In order to protect the park and its resources, the following limitations and closures are in effect:
- Hiking in the Doll House area is limited to designated trails.
- Jasper Canyon is closed to entry upstream of the first jump visible from the river.
- The mouths and lower portions of Salt Creek and Big Spring, Little Spring, and Elephant canyons are closed to entry from May 1 through September 1 during bighorn sheep lambing season.
- From the mouth of lower Red Lake Canyon to the mouth of Cross and Y canyons is restricted to day use only from December 1 through February 28 for the protection of bald eagles.
- Permits are nontransferable and is valid only for the person, dates, places, and number of people listed on the permit. Permittee must have government issued photo identification.
- A signed permit must be in the permittee's possession at all times and must be presented to any authorized person upon request.
- This permit is valid for non-commercial use only. Charging trip participant fees in excess of actual trip costs, amortizing equipment, or advertising in order to seek further participants for the trip, are activities consistent with commercial guiding. Only companies authorized by the National Park Service may conduct guided trips.
- Groups launching upriver from the park must specify the date on which they will pass Mineral Bottom or Potash. Backpackers using pack rafts or other methods to float downstream may launch and/or take out in other locations, but only as specified on their permit.
- Groups traveling under one permit must travel and camp together and occupy only one campsite. Groups may not separate for the purpose of securing campsites ahead of other groups.
- Two or more permitted groups may join together and travel as one group for safety. When combined groups camp together, they may not exceed the maximum group size (40 people).
- The permittee is responsible for the conduct of all participants and ensuring that all participants comply with park regulations.
- PFDs must be worn when boating below the confluence of the Green and Colorado Rivers and above the last active rapid in Cataract Canyon. Above the confluence, PFDs must be readily accessible. Children 12 and under must wear PFDs at all times while on the river.

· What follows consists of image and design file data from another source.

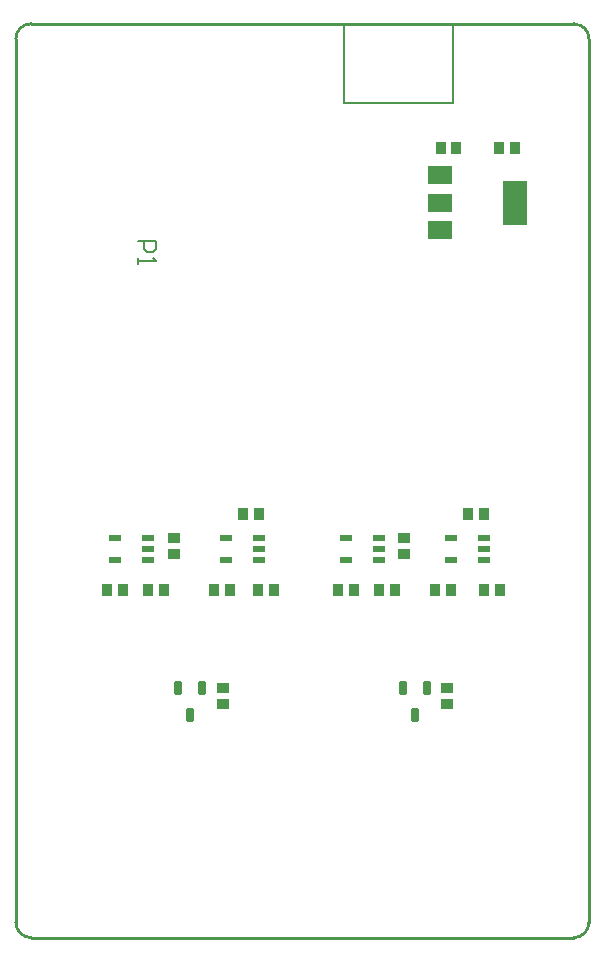
<source format=gbp>
G04*
G04 #@! TF.GenerationSoftware,Altium Limited,Altium Designer,24.2.2 (26)*
G04*
G04 Layer_Color=128*
%FSLAX25Y25*%
%MOIN*%
G70*
G04*
G04 #@! TF.SameCoordinates,3758B99F-9DEC-4DD0-BAA5-DFD1AAF1D411*
G04*
G04*
G04 #@! TF.FilePolarity,Positive*
G04*
G01*
G75*
%ADD13C,0.01000*%
%ADD15C,0.00591*%
%ADD22R,0.03937X0.03543*%
%ADD23R,0.03543X0.03937*%
%ADD51R,0.04331X0.02362*%
G04:AMPARAMS|DCode=52|XSize=45mil|YSize=28mil|CornerRadius=4.2mil|HoleSize=0mil|Usage=FLASHONLY|Rotation=270.000|XOffset=0mil|YOffset=0mil|HoleType=Round|Shape=RoundedRectangle|*
%AMROUNDEDRECTD52*
21,1,0.04500,0.01960,0,0,270.0*
21,1,0.03660,0.02800,0,0,270.0*
1,1,0.00840,-0.00980,-0.01830*
1,1,0.00840,-0.00980,0.01830*
1,1,0.00840,0.00980,0.01830*
1,1,0.00840,0.00980,-0.01830*
%
%ADD52ROUNDEDRECTD52*%
%ADD53R,0.07874X0.05906*%
%ADD54R,0.07874X0.14961*%
D13*
X1087100Y747300D02*
G03*
X1082100Y742300I0J-5000D01*
G01*
X1273100D02*
G03*
X1268100Y747300I-5000J0D01*
G01*
Y442700D02*
G03*
X1273100Y447700I0J5000D01*
G01*
X1082100D02*
G03*
X1087100Y442700I5000J0D01*
G01*
X1082100Y737121D02*
Y742300D01*
X1087100Y747300D02*
X1268100D01*
X1273100Y447841D02*
Y742300D01*
Y447700D02*
Y447841D01*
X1087100Y442700D02*
X1268100D01*
X1082100Y447700D02*
Y737121D01*
D15*
X1191310Y720818D02*
X1227687D01*
X1191310D02*
Y747196D01*
X1227687Y720818D02*
Y747196D01*
X1122861Y675036D02*
X1128765D01*
Y672084D01*
X1127781Y671100D01*
X1125813D01*
X1124829Y672084D01*
Y675036D01*
X1122861Y669132D02*
Y667164D01*
Y668148D01*
X1128765D01*
X1127781Y669132D01*
D22*
X1134727Y570543D02*
D03*
Y575858D02*
D03*
X1211500Y575857D02*
D03*
Y570543D02*
D03*
X1151200Y520643D02*
D03*
Y525957D02*
D03*
X1225900D02*
D03*
Y520643D02*
D03*
D23*
X1243043Y705800D02*
D03*
X1248357D02*
D03*
X1223643D02*
D03*
X1228957D02*
D03*
X1157710Y583993D02*
D03*
X1163025D02*
D03*
X1126243Y558602D02*
D03*
X1131557D02*
D03*
X1148026Y558500D02*
D03*
X1153341D02*
D03*
X1162958Y558630D02*
D03*
X1168273D02*
D03*
X1203042Y558600D02*
D03*
X1208357D02*
D03*
X1227229Y558600D02*
D03*
X1221914D02*
D03*
X1117845Y558602D02*
D03*
X1112530D02*
D03*
X1237978Y583962D02*
D03*
X1232663D02*
D03*
X1194644Y558600D02*
D03*
X1189329D02*
D03*
X1243349D02*
D03*
X1238034D02*
D03*
D51*
X1162998Y575881D02*
D03*
Y572141D02*
D03*
Y568401D02*
D03*
X1151975D02*
D03*
Y575881D02*
D03*
X1115215D02*
D03*
Y568401D02*
D03*
X1126239D02*
D03*
Y572141D02*
D03*
Y575881D02*
D03*
X1191988D02*
D03*
Y568401D02*
D03*
X1203012D02*
D03*
Y572141D02*
D03*
Y575881D02*
D03*
X1226975Y575880D02*
D03*
Y568400D02*
D03*
X1237998D02*
D03*
Y572140D02*
D03*
Y575880D02*
D03*
D52*
X1136101Y525940D02*
D03*
X1144101D02*
D03*
X1140101Y516940D02*
D03*
X1211101Y525940D02*
D03*
X1219101D02*
D03*
X1215101Y516940D02*
D03*
D53*
X1223598Y687700D02*
D03*
Y678645D02*
D03*
Y696755D02*
D03*
D54*
X1248402Y687700D02*
D03*
M02*

</source>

- Disturbing or collecting natural features is prohibited. This includes fossils, plants and rocks.
- Hunting, feeding or disturbing wildlife is prohibited. Fishing is permitted in accordance with Utah state law.
- Archeological and historic sites are protected. It is unlawful to disturb, enter or camp within 300 feet of archeological or historic sites.
The following are prohibited in Canyonlands National Park:
- The discharging of firearms
- Pets, fireworks and littering
- Geocaching that involves leaving any items in place
When camping on your trip, the following restrictions apply:
- No camping within 300 feet, or use of soap within 100 feet, of springs or intermittent streams.
- Only driftwood may be collected for firewood. Fire debris must be contained in a fire pan at all times. All fire debris and ash must be packed out of the backcountry. Fire blankets are recommended to facilitate fire clean up.
- River trips may not camp at designated vehicle campsites on the White Rim Road or in the Maze unless authorized by permit.
- River trips may not camp at Lathrop Canyon (where the road ends).